Records from a data collection:
····················

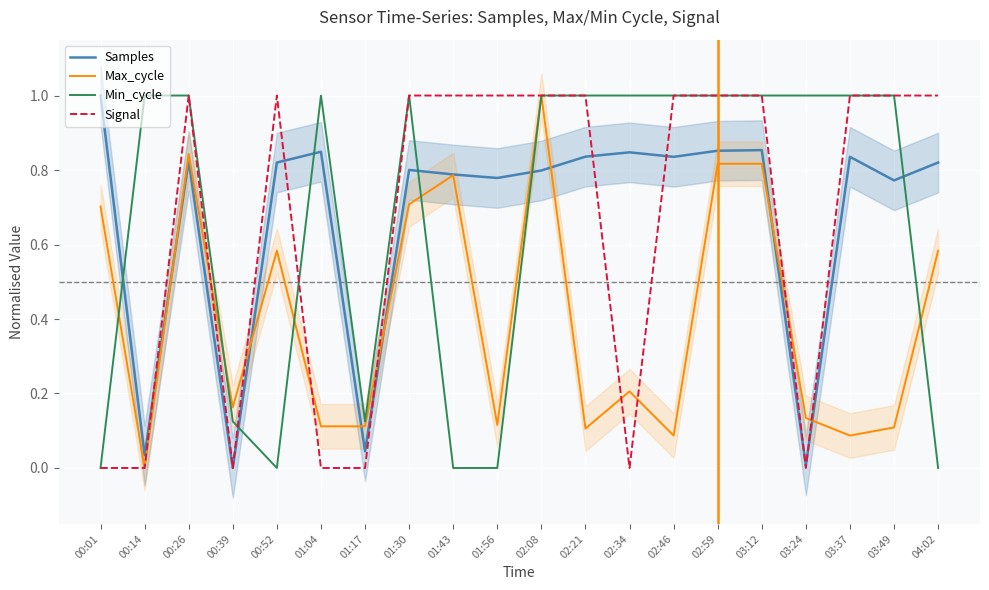

Is this an area chart (filled region under the line)?

No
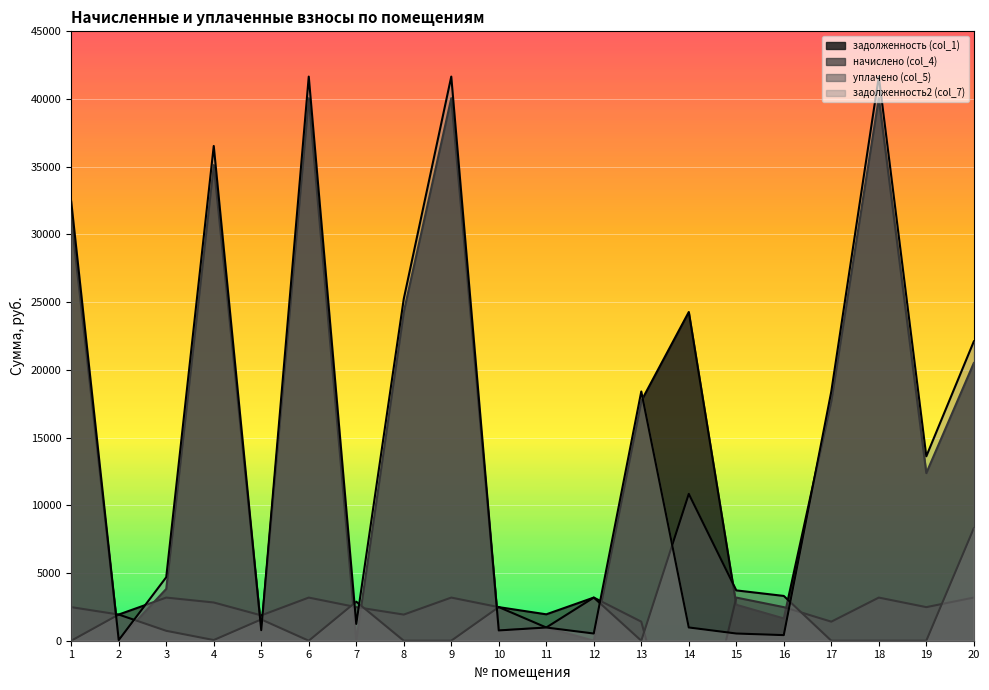

Where is the first local maximum for уплачено (col_5)?

2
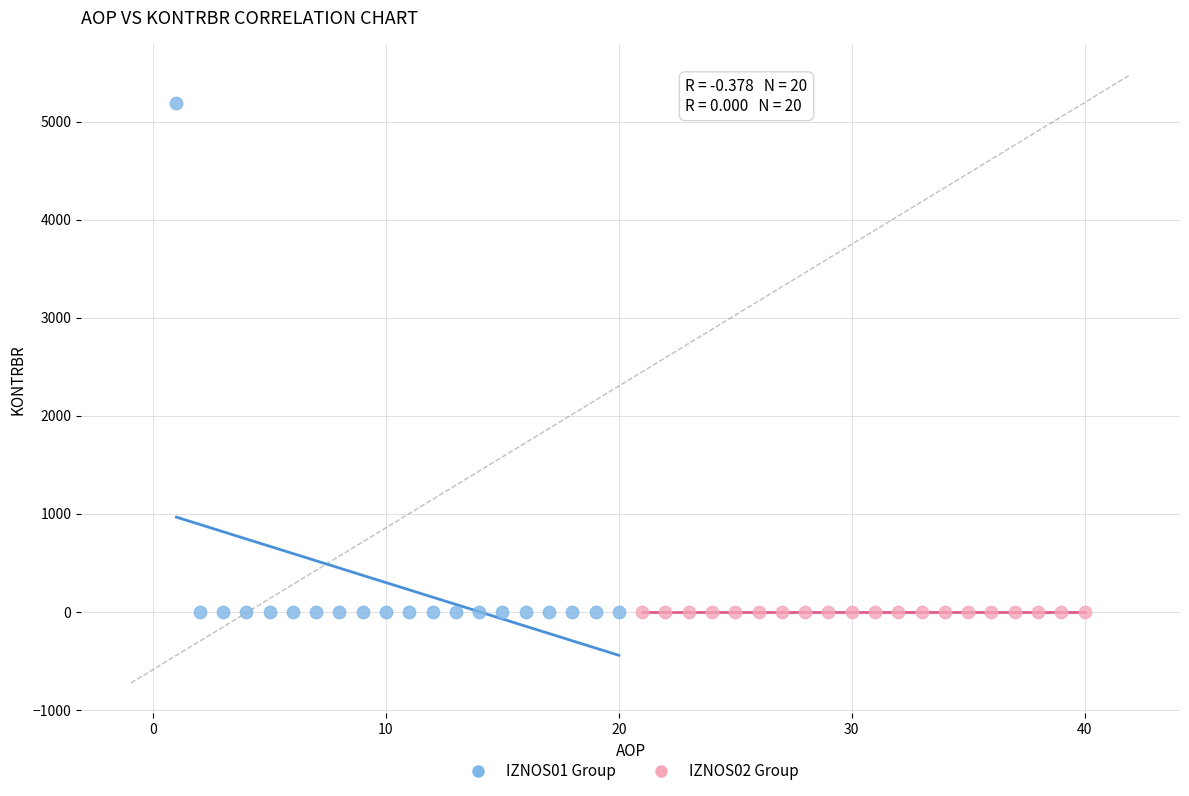

Which series contains the highest Y value?

IZNOS01 Group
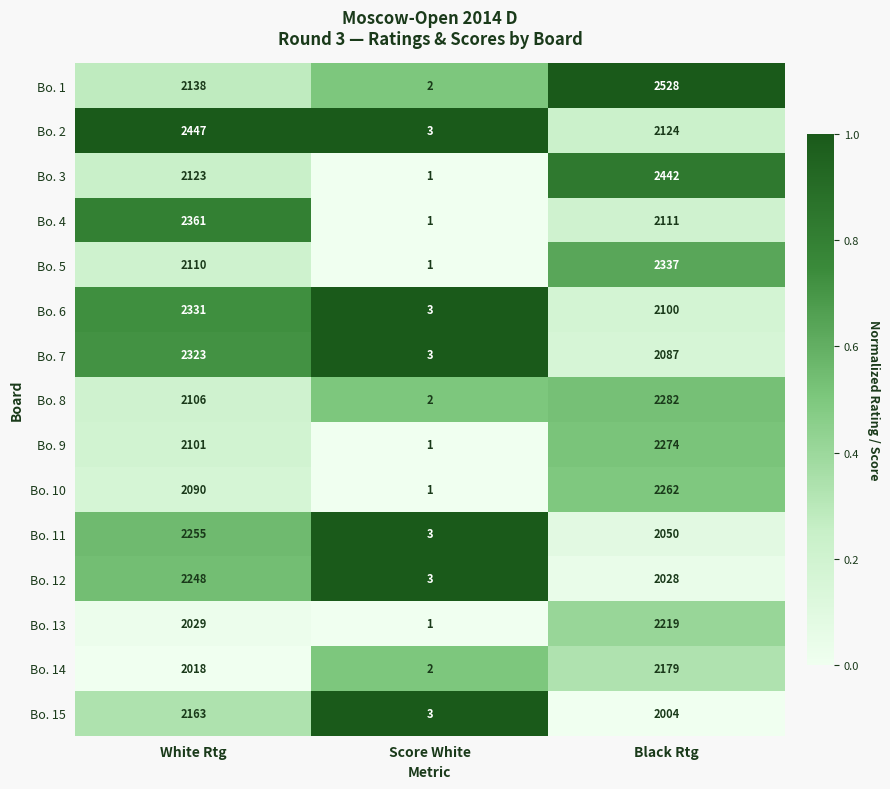

What is the highest value of the Bo. 5 series?

2337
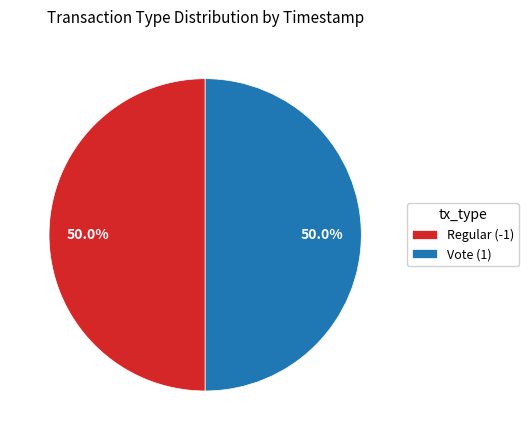

What percentage is the Regular (-1) slice, to the nearest percent?

50%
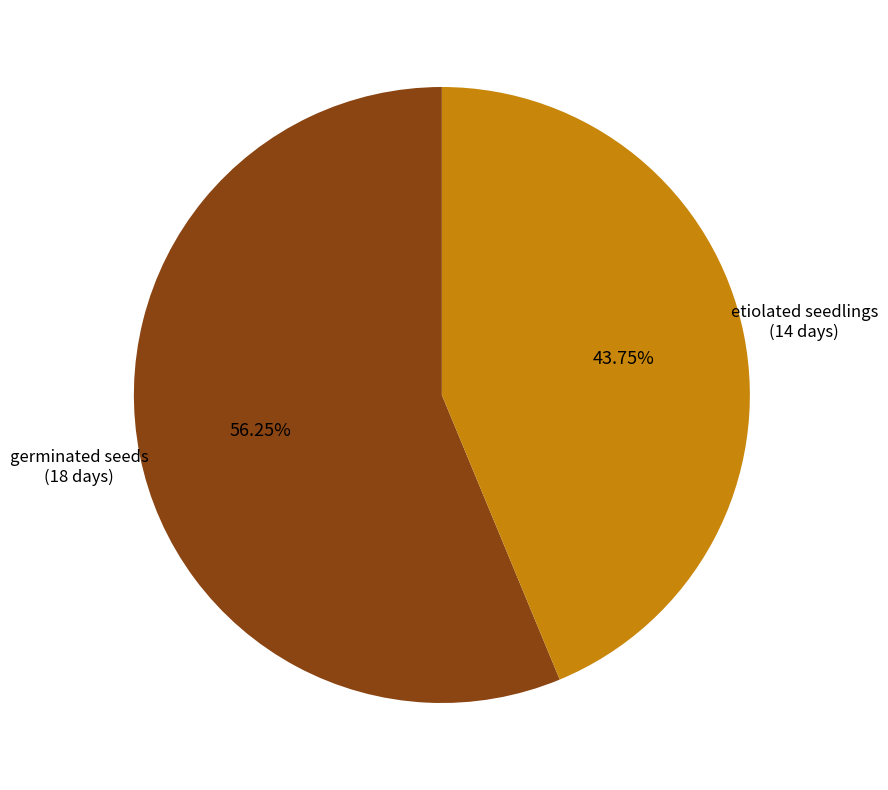

Does any single category account for the majority?

Yes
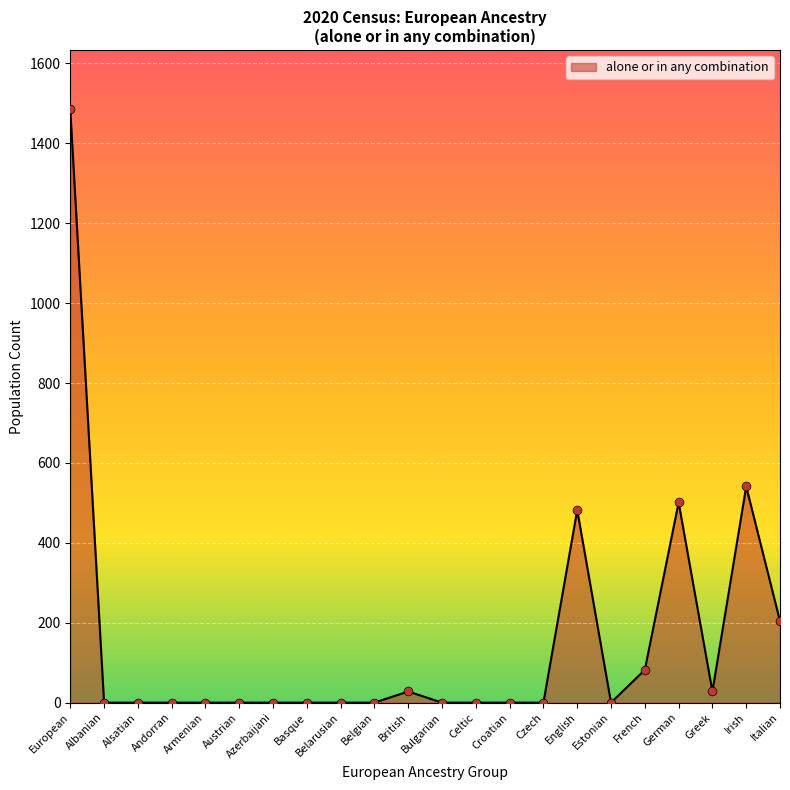

What is the change in value from French to German?

+419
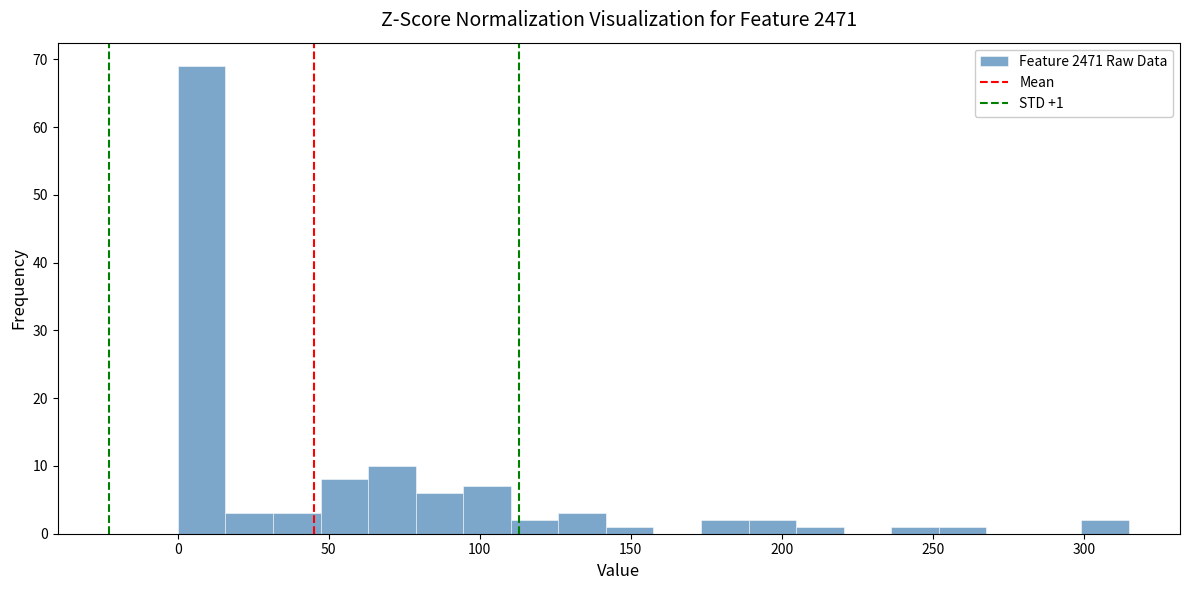

Around what value on the x-axis is the tallest bar? Give the approximate position of its centre, as read against the axis.

10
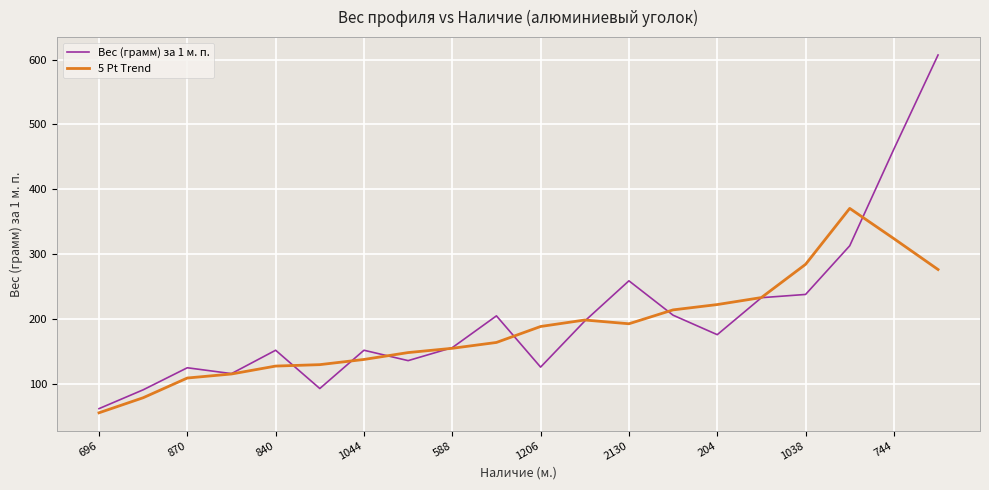

List the series in order of their peak value, lowest first.

5 Pt Trend, Вес (грамм) за 1 м. п.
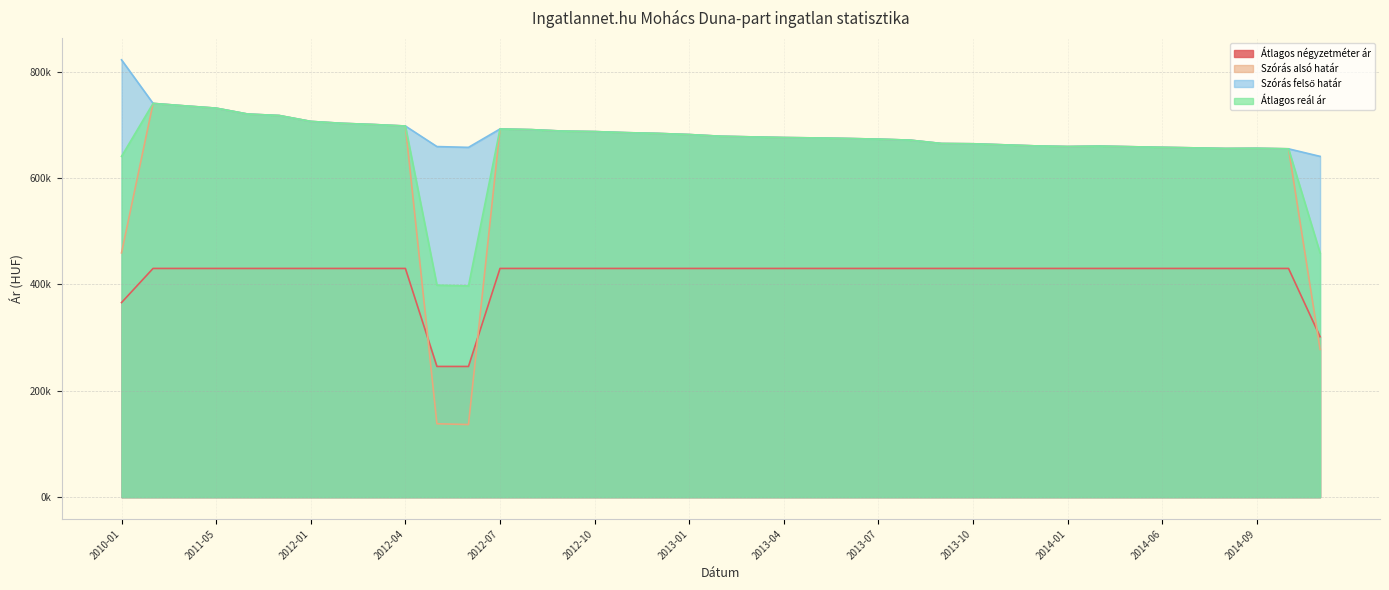

What is the greatest value displayed?

822225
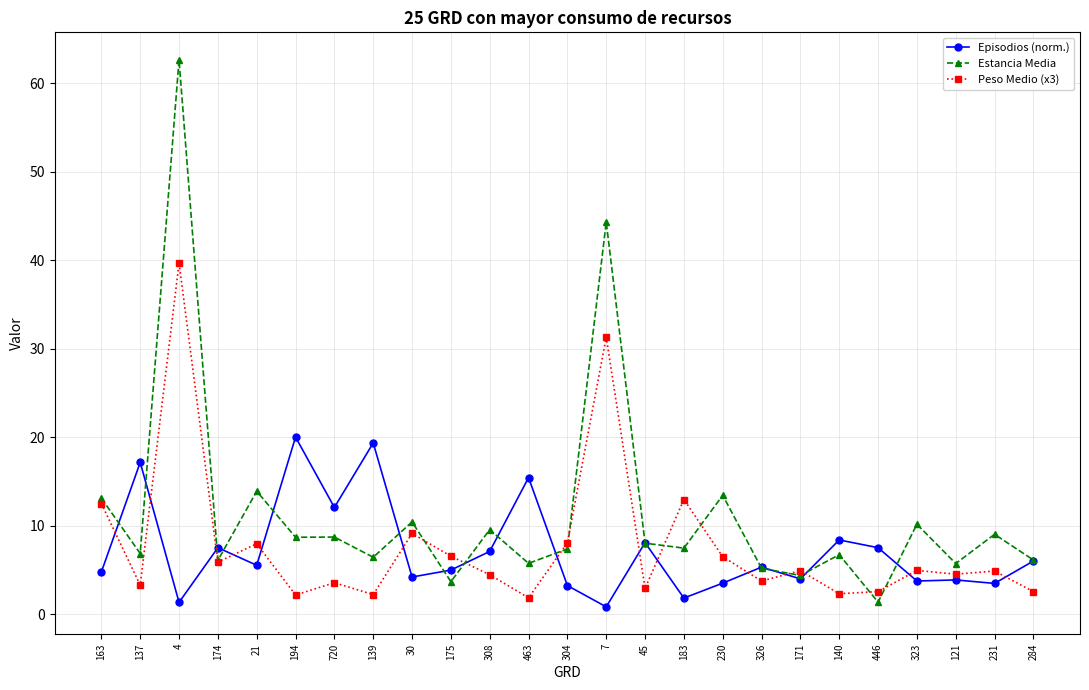

What are all the series names shown in the legend?

Episodios (norm.), Estancia Media, Peso Medio (x3)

····················

> **Your task**:
Reproduce verbatim the lines running from the line containing "IZNOS01 Group" through the final line of the records, both ends included. Omit the pictures from your output.

> **Response to the task**:
IZNOS01 Group

What is the highest value of the Bo. 5 series?

2337

What percentage is the Regular (-1) slice, to the nearest percent?

50%

Does any single category account for the majority?

Yes

What is the change in value from French to German?

+419

Around what value on the x-axis is the tallest bar? Give the approximate position of its centre, as read against the axis.

10

List the series in order of their peak value, lowest first.

5 Pt Trend, Вес (грамм) за 1 м. п.

What is the greatest value displayed?

822225

What are all the series names shown in the legend?

Episodios (norm.), Estancia Media, Peso Medio (x3)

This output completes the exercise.